Toda escuridão tem seu fim

Na manhã de segunda uma notícia saltou aos olhos. O oráculo Google, uma das grandes da tecnologia, ficou por instantes fora do ar. Aqui em casa foi motivo para umas boas risadas. Durou pouco. Foi como aquelas quedas de energia súbita que como num piscar de olhos a gente se depara com a luz. Esse “lapso”, “instante” me fez voltar a desejar a percepção do tempo mais analógica. Nesse mesmo dia, o mundo digital me permitiu ver algumas imagens do eclipse solar, visto em sua íntegra no sul do Chile e Argentina.

Quando criança escutava histórias no sertão sobre quando o pingo do meio dia se tornaria totalmente escuro, noite. Era uma imaginação de antepassados, era uma criatividade grande demais, era uma percepção escatológica do mundo. E esse anoitecer em plena luz do dia era anunciado como um fim de uma era para a humanidade.

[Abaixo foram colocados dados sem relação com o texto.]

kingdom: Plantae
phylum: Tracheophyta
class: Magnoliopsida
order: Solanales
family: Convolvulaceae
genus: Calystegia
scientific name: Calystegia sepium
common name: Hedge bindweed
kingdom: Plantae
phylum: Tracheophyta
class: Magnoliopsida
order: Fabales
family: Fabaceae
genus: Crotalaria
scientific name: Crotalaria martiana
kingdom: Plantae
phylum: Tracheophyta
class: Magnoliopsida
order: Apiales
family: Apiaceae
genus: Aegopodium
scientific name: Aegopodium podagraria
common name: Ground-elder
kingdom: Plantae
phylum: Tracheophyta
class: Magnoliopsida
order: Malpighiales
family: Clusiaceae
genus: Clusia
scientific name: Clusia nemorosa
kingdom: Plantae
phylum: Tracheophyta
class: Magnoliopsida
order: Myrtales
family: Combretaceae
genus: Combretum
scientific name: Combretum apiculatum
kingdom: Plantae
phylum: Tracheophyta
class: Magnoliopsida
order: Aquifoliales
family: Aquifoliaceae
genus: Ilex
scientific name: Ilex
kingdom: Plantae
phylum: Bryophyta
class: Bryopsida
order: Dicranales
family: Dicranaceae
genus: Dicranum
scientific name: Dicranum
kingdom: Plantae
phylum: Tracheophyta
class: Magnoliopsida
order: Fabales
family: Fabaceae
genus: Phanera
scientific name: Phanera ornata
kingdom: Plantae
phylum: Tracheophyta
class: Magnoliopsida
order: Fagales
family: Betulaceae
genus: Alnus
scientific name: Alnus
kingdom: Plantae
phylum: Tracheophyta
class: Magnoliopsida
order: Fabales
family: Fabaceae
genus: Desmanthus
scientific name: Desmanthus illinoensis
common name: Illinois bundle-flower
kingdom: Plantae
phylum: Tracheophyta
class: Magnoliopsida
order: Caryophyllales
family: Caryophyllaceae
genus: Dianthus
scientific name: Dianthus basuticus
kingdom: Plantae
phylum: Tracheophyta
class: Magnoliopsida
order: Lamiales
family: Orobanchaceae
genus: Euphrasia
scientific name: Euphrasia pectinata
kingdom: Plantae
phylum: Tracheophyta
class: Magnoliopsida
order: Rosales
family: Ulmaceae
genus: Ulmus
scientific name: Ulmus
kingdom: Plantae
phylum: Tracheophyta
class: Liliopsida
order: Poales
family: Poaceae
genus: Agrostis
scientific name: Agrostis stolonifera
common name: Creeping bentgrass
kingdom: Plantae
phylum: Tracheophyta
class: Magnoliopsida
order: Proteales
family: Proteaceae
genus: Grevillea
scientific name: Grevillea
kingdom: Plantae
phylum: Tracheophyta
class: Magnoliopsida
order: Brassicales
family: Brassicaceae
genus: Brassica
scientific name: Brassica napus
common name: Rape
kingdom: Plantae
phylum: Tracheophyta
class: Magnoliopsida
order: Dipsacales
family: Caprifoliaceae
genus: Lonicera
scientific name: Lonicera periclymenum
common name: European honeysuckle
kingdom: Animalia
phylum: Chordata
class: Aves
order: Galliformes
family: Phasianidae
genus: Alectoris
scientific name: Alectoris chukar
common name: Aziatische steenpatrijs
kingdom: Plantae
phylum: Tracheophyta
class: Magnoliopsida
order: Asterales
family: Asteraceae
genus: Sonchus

Eu sempre sonhei com dias que se transformariam em noite. E considero que os fenômenos astronômicos são uma caminhada bela à percepção do Infinito, tão grande que não consigo nominar direito. Mediada por computadores, observo a escuridão do dia, dos astros numa plena interseccionalidade. A emoção salta aos olhos.

Enquanto escrevo o eclipse acontece. A cosmovisão andina, indígena, aponta para essa experiência como sendo um bom sinal. E eu acredito. A Terra, o Sol, tudo, tudo num constante mover-se, em tempos diferentes, em suas também distintas atmosferas. Todo cambia… o pensar, o caminhar, as relações, os corpos…

Todas as experiências de eclipse solar que testemunhei até aqui foram parciais. No, entanto os eclipses da Lua foram totais e parciais. Assim fui acostumando a ficar horas e horas, absorta, atenta, imersa na atmosfera lunar. Embora como sertaneja percebo em mim uma mulher banhada de sol, e que convive com temperaturas entre 40 a 45 graus, que reverberam no azul-celeste mais limpo e intenso, sei que há um pertencimento à Lua. Seja pelos ciclos do corpo, seja pela percepção das águas e marés que são uma narrativa do cotidiano, ou pelo regime noturno do inconsciente, a Lua vai assim sendo uma presença, uma constante, uma cronologia particular.

Hoje quando sol e lua se intercalam unindo o longe e o perto, fico pensando que tudo se transforma. Que essa pandemia passará, está passando… e que nós a estamos atravessando. O Tempo é uma passagem profunda e cheia de mistérios não é mesmo? Assim como é nosso útero e como assim o são os oceanos e as constelações nos céus.

Assim sigo imaginando um renascimento, uma cura profunda não apenas de um vírus. Uma restauração bem mais ampla que possa emergir não apenas da autoproteção da carne, corpo. Embora tudo, tudo passe por nossos corpos. Penso na emergência de uma cosmovisão que se atenha ao mais amor por tudo, pela vida. Não só a vida de alguns, não só a vida do homo “sapiens”, a tudo mesmo que signifique vida, sem hierarquizações. Enquanto isso se processa no imaginário sigo perplexa com as nefastas fantasias circulantes, dotadas de um psiquismo centrado numa pulsão de morte, que se impulsiona na digitalização da vida, da natureza, dos corpos, pela negação do ser em sua integralidade.

O negacionismo é uma interface violenta da cadeia de morte que paira hoje na atmosfera da humanidade. Uma loucura pouco percebida como tal, uma ilusão de que nós indivíduos podemos controlar tudo. O negacionismo é uma estratégia discursiva de controle, de controle sobretudo do corpo por uma linguagem que chega às mentes, à lugares mais íntimos do ser. E tenta nos fazer acreditar que a vacina, que pode trazer condições de existir, represente ameaça e morte. Há uma subversão de ordem discursiva, há uma fuga agalopada de condições de racionalidade e sanidade.

O que se conjuga hoje não é apenas a luta pela sanidade do corpo e o que isso representa em sua plenitude. O que se manifesta hoje nas telas digitais e em praça pública (é, ainda existe a ágora), é um embate profundo entre um poder genocida que busca manter-se presente no cotidiano por meio de uma narrativa mítico e religiosa, centrada na destruição e autodestruição.

Voltando ao eclipse, toda escuridão tem seu fim.